Passage to read →
● ● ● ● ●

Originally I intended to build this kit sitting on the ground, much as the real thing was photographed on the apron at Le Bourget airport, France, in May 1940. However, I felt that the main wheel struts’ attachments to the airframe were too dodgy. (Actually I did not understand how they were supposed to attach.) So I built it in flight mode with a home made transparent disc replacing the kit’s propeller blades and a pilot in the cockpit. The pilot came from elsewhere; the kit not being supplied with one.
I brush-painted it with acrylic paints from the Hataka RAF D-Day and Battle of Britain set in their ‘Blue line’ range, which is optimized for brush rather than spray. These paints seem to me to match the real colors more closely than others I have used.

● ● ● ● ●

What to do →
A – Name every part of the aircraft mentioned in the model-kit build notes.
B – Retype the model-kit build notes from "I brush-painted it" to "I have used.", keeping every word and punctuation mark unchanged.
The data that comes next was drawn from a separate source.

● ● ● ● ●

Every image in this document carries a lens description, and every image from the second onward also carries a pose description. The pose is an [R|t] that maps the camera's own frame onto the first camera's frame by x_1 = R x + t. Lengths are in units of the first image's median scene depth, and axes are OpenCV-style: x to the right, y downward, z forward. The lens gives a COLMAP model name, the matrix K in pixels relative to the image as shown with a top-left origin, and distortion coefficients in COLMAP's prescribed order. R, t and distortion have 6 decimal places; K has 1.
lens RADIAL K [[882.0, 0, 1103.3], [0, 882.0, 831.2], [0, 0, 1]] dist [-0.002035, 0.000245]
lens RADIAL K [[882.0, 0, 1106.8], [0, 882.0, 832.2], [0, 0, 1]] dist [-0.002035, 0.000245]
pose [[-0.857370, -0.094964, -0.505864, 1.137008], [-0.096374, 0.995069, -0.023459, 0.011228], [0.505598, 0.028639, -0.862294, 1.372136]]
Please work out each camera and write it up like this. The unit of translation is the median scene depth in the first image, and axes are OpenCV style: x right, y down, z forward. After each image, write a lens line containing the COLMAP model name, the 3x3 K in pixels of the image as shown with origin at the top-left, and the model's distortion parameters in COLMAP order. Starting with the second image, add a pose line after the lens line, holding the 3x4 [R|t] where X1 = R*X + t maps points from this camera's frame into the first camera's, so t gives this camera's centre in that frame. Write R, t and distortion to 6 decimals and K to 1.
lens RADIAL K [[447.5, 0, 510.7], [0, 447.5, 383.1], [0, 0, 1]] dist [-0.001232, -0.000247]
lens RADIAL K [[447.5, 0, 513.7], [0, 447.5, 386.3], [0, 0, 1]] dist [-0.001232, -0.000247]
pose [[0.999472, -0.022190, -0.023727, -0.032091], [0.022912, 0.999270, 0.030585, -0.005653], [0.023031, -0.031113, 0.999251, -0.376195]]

● ● ● ● ●

Answers by item number →
A – main wheel struts, airframe, propeller blades, cockpit

B –
I brush-painted it with acrylic paints from the Hataka RAF D-Day and Battle of Britain set in their ‘Blue line’ range, which is optimized for brush rather than spray. These paints seem to me to match the real colors more closely than others I have used.